You'll need to decide whether to plant them in containers-these should be sizeable if you choose this option (at least 2' across for tomato plants)-or whether to create beds on the floor of the greenhouse. Either way, provide a soil depth of at least 12-18" and plan to water at least once a day. Both fans and vents are absolutely necessary if you plan to grow summer crops; make certain that your systems are in good repair.

Tomatoes and peppers, in fact, most members of the Solanaceae family, originate in the warmer regions of South America, where temperatures seasonally climb well above 85 degrees. They'll definitely enjoy your greenhouse interior, and depending on how warm the summers usually are where you live, these vegetables might be much more productive than they would have been outside.

Eggplants come from the warm and humid climates of Southeast Asia. Consider "Ichiban" or "Machiaw"-in my experience, these Asian varieties are much more productive than larger-fruited Italian types. And if you have space, include a few hot pepper plants. You'll be glad you did when those frozen or dried spicy peppers are on hand to use all winter in your cooking projects. ( of course, sweet peppers freeze nicely too)
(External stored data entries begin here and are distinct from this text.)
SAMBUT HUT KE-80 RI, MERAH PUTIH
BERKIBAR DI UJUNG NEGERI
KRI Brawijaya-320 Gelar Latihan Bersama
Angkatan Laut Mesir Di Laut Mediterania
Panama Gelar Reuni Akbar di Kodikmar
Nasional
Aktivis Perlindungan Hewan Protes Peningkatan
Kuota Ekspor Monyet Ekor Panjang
Summer squash and zucchini are also heat-lovers, and thrive in warm greenhouse conditions. If you try the variety pack offered by Renee's Garden Seeds, "Zucchini Tricolor Mix," you'll get three different gourmet squashes-pale green "Clarimore," the yellow zucchini, "Golden Dawn," and deep green shaded "Raven" all from one seed packet. Mediterranean herbs, such as oregano, marjoram and thyme will soak up the heat, and require far less water than vegetable plants.

Standard spinach is generally best grown in early spring and in autumn, since warmer weather encourages bolting. Not so with "Malabar Spinach," which grows most vigorously in hot weather. This Indian native is a twining plant, so provide a post or some other sturdy supports, then let it go to town. The red-stemmed variety is highly ornamental too. "Malabar Spinach" leaves are delicious raw or cooked, and their flavor often appeals more to children than regular spinach.

So don't leave your greenhouse empty just because it's getting hot in there. Take advantage of the heat and grow a garden full of delicious vegetables!